Девушка не смогла продолжать и всхлипнула.
— Что случилось, Язбиби? Тебе вроде бы не идут слёзы.
— Ничего не могу с собой поделать.
— То-то я смотрю, ты пришла так поздно… Что, поругалась с кем-нибудь?
— Меня хотят продать, Шасолтан.
— Это ты брось, милая. Что скажут люди, если Илли-ага продаст свою дочь?
— Что скажут — не знаю, только они уже обо всём договорились и вот-вот назначат день свадьбы. Я потому и пришла к тебе.
— За кого тебя хотят выдать?
— За Амана.
— За какого Амана? За сына Тойли-ага?
— Да.
— Этого не может быть, Язбиби.
— Почему не может быть? Ты не веришь мне?
— Верить-то верю… Но что это с Аманом? Ведь у него есть в городе девушка, которую он любит…
— Есть девушка?..
— Да, и такая же красивая, как ты. Я её ещё по Ашхабаду помню. И у нас в городе иногда вижу. Её зовут Сульгун. Она врач, хирург… Неужели Аман поссорился с ней?

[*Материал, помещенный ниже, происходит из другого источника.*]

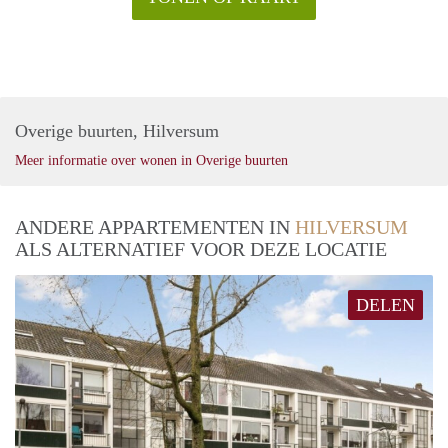
Overige buurten, Hilversum
Meer informatie over wonen in Overige buurten
ANDERE APPARTEMENTEN IN
HILVERSUM
ALS ALTERNATIEF VOOR DEZE LOCATIE
DELEN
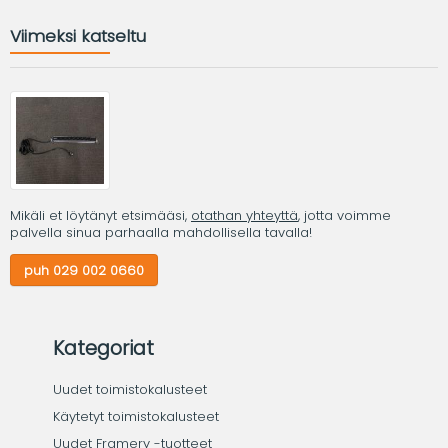
Viimeksi katseltu
Mikäli et löytänyt etsimääsi,
otathan yhteyttä
, jotta voimme
palvella sinua parhaalla mahdollisella tavalla!
puh 029 002 0660
Kategoriat
Uudet toimistokalusteet
Käytetyt toimistokalusteet
Uudet Framery -tuotteet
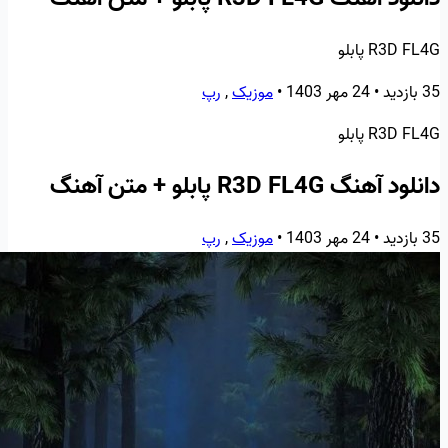
R3D FL4G پابلو
35 بازدید
•
24 مهر 1403
•
موزیک
,
رپ
R3D FL4G پابلو
دانلود آهنگ R3D FL4G پابلو + متن آهنگ
35 بازدید
•
24 مهر 1403
•
موزیک
,
رپ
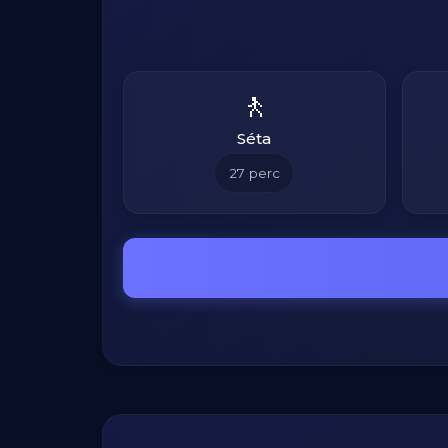
🚶
Séta
27
perc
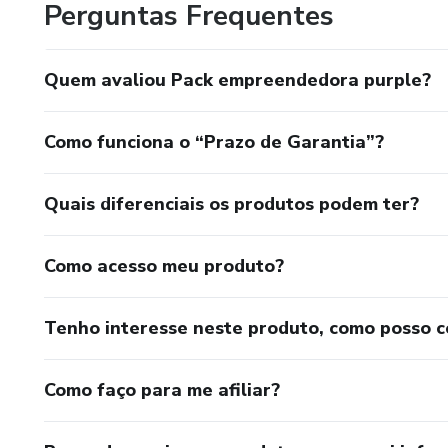
Perguntas Frequentes
Quem avaliou Pack empreendedora purple?
Como funciona o “Prazo de Garantia”?
Quais diferenciais os produtos podem ter?
Como acesso meu produto?
Tenho interesse neste produto, como posso 
Como faço para me afiliar?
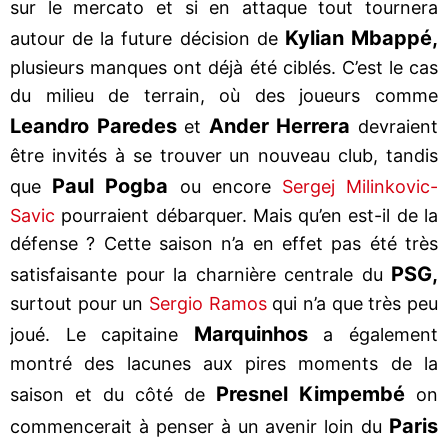
sur le mercato et si en attaque tout tournera
Kylian Mbappé,
autour de la future décision de
plusieurs manques ont déjà été ciblés. C’est le cas
du milieu de terrain, où des joueurs comme
Leandro Paredes
Ander Herrera
et
devraient
être invités à se trouver un nouveau club, tandis
Paul Pogba
que
ou encore
Sergej Milinkovic-
Savic
pourraient débarquer. Mais qu’en est-il de la
défense ? Cette saison n’a en effet pas été très
PSG,
satisfaisante pour la charnière centrale du
surtout pour un
Sergio Ramos
qui n’a que très peu
Marquinhos
joué. Le capitaine
a également
montré des lacunes aux pires moments de la
Presnel Kimpembé
saison et du côté de
on
Paris
commencerait à penser à un avenir loin du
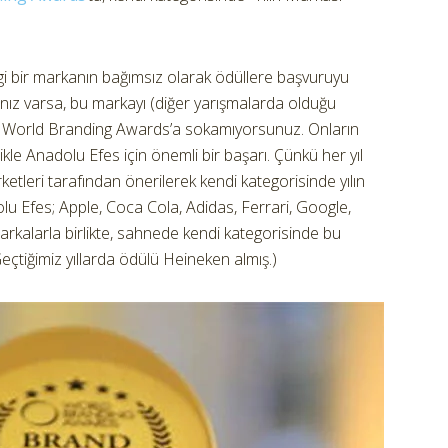
gi bir markanın bağımsız olarak ödüllere başvuruyu
nız varsa, bu markayı (diğer yarışmalarda olduğu
rek World Branding Awards’a sokamıyorsunuz. Onların
ikle Anadolu Efes için önemli bir başarı. Çünkü her yıl
ketleri tarafından önerilerek kendi kategorisinde yılın
lu Efes; Apple, Coca Cola, Adidas, Ferrari, Google,
kalarla birlikte, sahnede kendi kategorisinde bu
Geçtiğimiz yıllarda ödülü Heineken almış.)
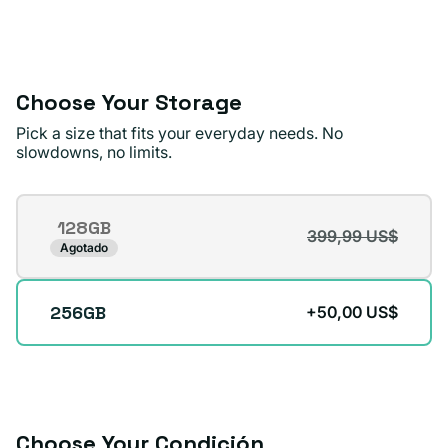
agotada
o
no
disponible
Choose Your Storage
Pick a size that fits your everyday needs. No
slowdowns, no limits.
Storage
128GB
399,99 US$
Variante
Agotado
agotada
o
256GB
+50,00 US$
no
disponible
Choose Your Condición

— Я ничего не знаю, Шасолтан. Но когда бы я ни пришла с работы, у нас всегда сидит его мать.
— Интересно, а Тойли-ага в это посвящён?
— И этого не знаю, Шасолтан.
— Послушай, а что, если тебе поговорить с самим Аманом?
— Очень нужно мне с ним разговаривать! Я и так его маменькиным сынком зову.
— А может, он и не подозревает о том, что затеяла его мать? Как ни странно, но у нас иногда случается и такое.
— Не стану я выяснять — знает Аман или нет. Одно мне ясно: лучше умру, но не выйду ни за кого, как за парня, которого люблю.
— А кто этот парень? Уж не Ильмурад ли?
Язбиби внезапно улыбнулась и вытерла слёзы.
— Откуда ты знаешь?
— Знаю! — сказала Шасолтан и обняла девушку за плечи. — То-то я смотрю, когда ни придёшь в кино, этот Ильмурад крутится возле тебя. Видный парень! И директор школы им доволен. Умный, говорит, педагог. — И чтоб приободрить Язбиби, Шасолтан добавила: — Если бы мне такой встретился, я бы сама охотно за него пошла.
— Ай, тебе легко говорить, Шасолтан. Тебя отец ни в чём не обидит.
— Не думай, что мне уж так легко, Язбиби, — внезапно открылась перед девушкой Шасолтан. — С отцом у меня, правда, мир, а вот с парнями не ладится. Если я люблю, он не любит. Он любит, я не люблю. А годы уходят. И должность у меня такая, что иной и подойти не решится, а сторонкой обойдёт. Словом, худо мне. Ты ещё по сравнению со мной, можно сказать, счастливая.